>>>
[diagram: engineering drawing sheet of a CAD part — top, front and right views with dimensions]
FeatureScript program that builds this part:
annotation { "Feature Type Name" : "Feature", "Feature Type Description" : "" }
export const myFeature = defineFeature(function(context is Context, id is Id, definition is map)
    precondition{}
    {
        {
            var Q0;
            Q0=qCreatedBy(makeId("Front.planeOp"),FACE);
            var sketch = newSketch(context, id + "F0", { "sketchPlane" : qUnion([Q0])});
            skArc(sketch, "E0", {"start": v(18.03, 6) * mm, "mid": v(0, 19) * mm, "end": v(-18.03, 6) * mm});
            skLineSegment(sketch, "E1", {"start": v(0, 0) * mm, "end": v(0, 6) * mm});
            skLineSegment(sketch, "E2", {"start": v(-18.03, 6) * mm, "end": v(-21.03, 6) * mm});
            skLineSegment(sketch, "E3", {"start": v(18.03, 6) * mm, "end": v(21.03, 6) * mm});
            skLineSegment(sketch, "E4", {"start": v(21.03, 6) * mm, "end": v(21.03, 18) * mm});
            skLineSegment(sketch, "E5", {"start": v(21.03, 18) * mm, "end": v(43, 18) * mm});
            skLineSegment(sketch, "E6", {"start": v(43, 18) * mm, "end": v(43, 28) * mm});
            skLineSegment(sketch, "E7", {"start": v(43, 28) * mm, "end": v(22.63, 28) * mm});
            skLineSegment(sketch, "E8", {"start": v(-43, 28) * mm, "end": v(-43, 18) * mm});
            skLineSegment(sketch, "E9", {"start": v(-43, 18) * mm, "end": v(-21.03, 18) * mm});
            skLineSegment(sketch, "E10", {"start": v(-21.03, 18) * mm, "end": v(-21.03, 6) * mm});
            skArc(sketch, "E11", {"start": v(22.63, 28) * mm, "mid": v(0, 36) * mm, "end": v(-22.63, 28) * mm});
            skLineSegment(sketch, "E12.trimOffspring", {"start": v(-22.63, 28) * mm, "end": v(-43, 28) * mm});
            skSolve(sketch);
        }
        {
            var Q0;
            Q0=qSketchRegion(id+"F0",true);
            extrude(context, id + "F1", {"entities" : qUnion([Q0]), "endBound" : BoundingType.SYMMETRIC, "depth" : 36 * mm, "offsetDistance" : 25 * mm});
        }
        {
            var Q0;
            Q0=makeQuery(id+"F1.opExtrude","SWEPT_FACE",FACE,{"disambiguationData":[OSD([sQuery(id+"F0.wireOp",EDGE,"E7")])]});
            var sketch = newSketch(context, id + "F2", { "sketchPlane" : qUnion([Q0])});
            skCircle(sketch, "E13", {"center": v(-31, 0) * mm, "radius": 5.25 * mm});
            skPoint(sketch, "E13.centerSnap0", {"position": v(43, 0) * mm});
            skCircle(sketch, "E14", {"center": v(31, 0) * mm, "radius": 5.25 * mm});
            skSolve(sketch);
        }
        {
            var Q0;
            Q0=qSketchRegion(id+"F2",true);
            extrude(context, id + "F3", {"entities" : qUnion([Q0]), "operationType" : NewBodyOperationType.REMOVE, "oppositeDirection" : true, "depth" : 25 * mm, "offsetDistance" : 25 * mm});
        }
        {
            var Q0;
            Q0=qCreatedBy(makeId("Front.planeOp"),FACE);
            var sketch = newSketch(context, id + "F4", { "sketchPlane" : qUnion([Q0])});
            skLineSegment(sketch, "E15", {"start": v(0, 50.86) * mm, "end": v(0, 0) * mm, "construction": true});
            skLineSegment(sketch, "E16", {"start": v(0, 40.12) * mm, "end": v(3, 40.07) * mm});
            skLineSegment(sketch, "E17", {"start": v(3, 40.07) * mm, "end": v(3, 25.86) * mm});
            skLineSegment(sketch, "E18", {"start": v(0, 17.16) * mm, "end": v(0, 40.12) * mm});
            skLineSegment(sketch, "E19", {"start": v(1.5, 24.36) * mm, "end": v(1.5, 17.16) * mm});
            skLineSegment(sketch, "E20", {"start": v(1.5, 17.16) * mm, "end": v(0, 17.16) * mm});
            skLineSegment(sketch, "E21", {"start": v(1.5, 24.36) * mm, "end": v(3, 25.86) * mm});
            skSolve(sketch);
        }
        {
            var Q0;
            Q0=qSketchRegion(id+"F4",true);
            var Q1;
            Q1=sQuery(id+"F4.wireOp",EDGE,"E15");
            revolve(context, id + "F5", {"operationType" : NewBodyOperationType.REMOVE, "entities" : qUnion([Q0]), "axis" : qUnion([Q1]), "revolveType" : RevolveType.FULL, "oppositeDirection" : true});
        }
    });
<<<
TO DO: Transcribe the listing verbatim, from its first line through the line containing "export const myFeature", including both of those lines.

WRITTEN SOLUTION:
[diagram: engineering drawing sheet of a CAD part — top, front and right views with dimensions]
FeatureScript program that builds this part:
annotation { "Feature Type Name" : "Feature", "Feature Type Description" : "" }
export const myFeature = defineFeature(function(context is Context, id is Id, definition is map)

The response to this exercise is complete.